I went inside, and she took me to the bathroom to show me that the hot water was no longer running. The bathtub was made of tin. It was unusually high and long. On its outside hung a kind of pole with which to hold in and let out the water. The taps were copper. I excused myself again and Mrs. Metalon said, “You’re an innocent victim. Mark is a genius, but like all geniuses he has his moods. He was a prodigy. At five he could do logarithms. He read the Bible in French and remembered all the names. He loves me and he is determined to have me meet someone. The truth is, he’s seeking a father. Each time I join him during vacations he starts looking for a husband for me. He creates embarrassing complications. I don’t want to marry—certainly not anyone Mark would pick out for me. But he is compulsive. He gets hysterical. I shouldn’t tell you this, but I have a good reason to say it—when I do something that displeases him, he abuses me. Later he regrets it and beats his head against the wall. What can I do? I love him more than life itself. I worry about him day and night. I don’t know exactly why you made such an impression on him. Maybe it’s because you’re a Jew, a writer, and from America. But I was born in Ankara and that’s where my home is. What would I do in America? I’ve read a number of articles about America, and that’s not the country for me. With us, servants are cheap and I have friends who advise me on financial matters. If I left Turkey, I would have to sell everything for a song. I tell you this only to point out there can never be anything between us. You would not want to live in Turkey any more than I want to live in New York. But I don’t want to upset Mark and I therefore hope that for the duration of the trip you can act friendly toward me—sit with us at the table and all the rest. When the tour ends and you return home, let this be nothing more for you than an episode. He’s due back soon. Tell him that you took the bath. You’ll be able to have one in Madrid. We’ll be spending almost two days there, and I’m told the hotel is modern. I’m sure you have someone in New York you love.
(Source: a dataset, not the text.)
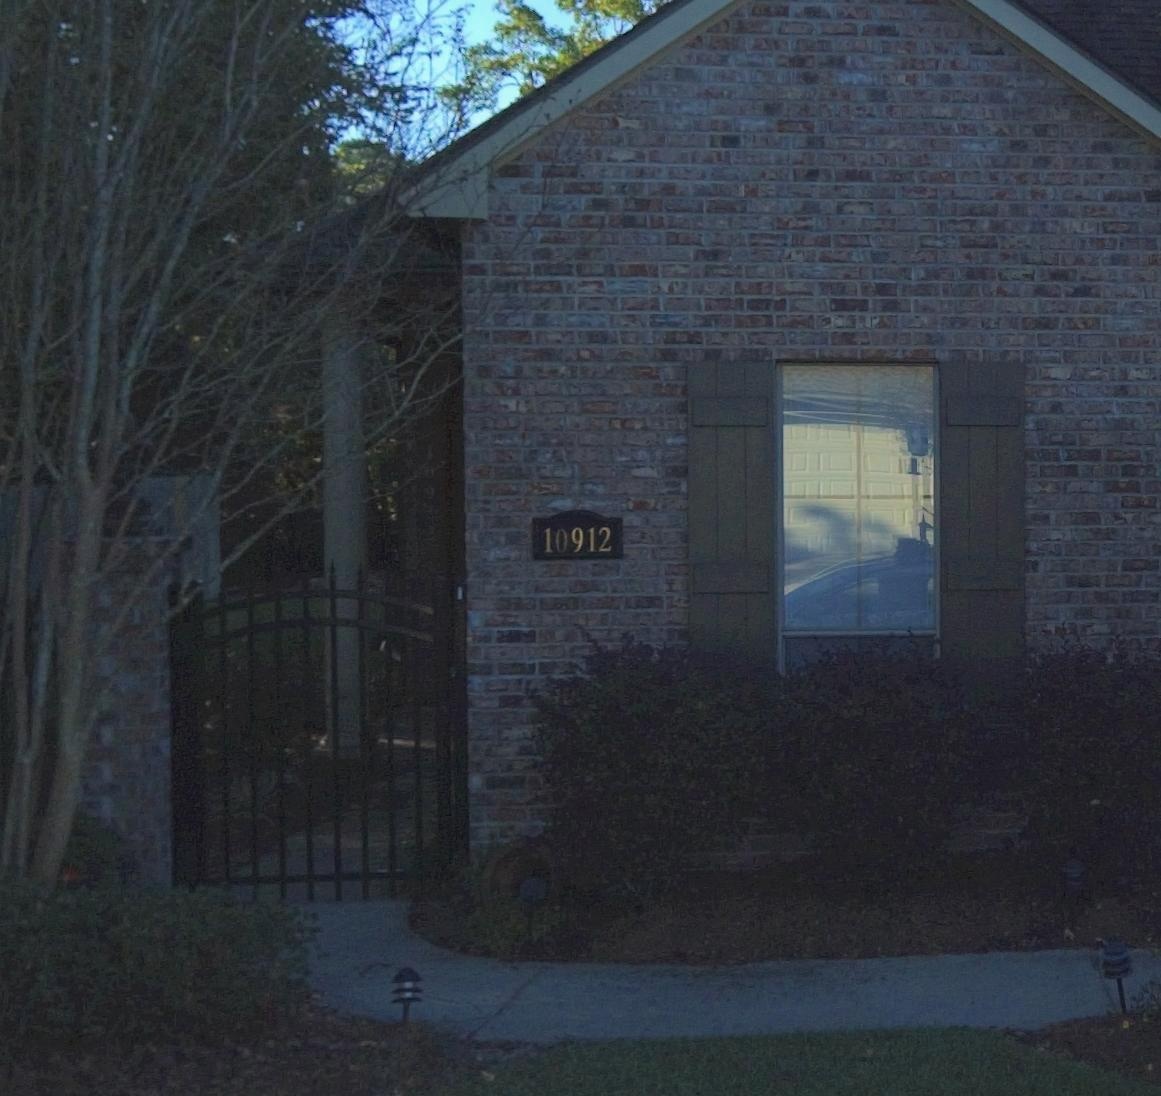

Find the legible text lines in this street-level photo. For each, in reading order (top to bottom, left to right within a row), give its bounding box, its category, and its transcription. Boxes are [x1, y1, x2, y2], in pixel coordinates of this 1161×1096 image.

[540, 524, 614, 555] StreetNumber: 10912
Sit down awhile.”

“I’ve just broken up with a woman.”

“Broken up? Why? You didn’t love her?”

“We loved each other but we couldn’t stay together. This past year we argued constantly.”

“Why? Why can’t people live in peace? There was a great love between my husband and me, though I must admit I had to give in to him on everything. He bullied me so that I can’t even say no to my own child. Oh, I’m worried. He never stayed away this long. He probably wants you to declare your love for me so that when he comes back everything will be settled between us. He is a child, a wild child. My greatest fear is that he might attempt suicide. He has threatened to.” She uttered these last words in one breath.

“Why? Why?”

“For no reason. Because I dared disagree with him over some trifle. God Almighty, why am I telling you all this? Only because my heart is heavy. Say nothing about it, God forbid!”

The door opened and Mark came in. When he saw me sitting on the sofa, he asked, “Sir, did you take your bath?”

“Yes.”

“It was nice, wasn’t it? You look refreshed. What are you talking about with my mother?”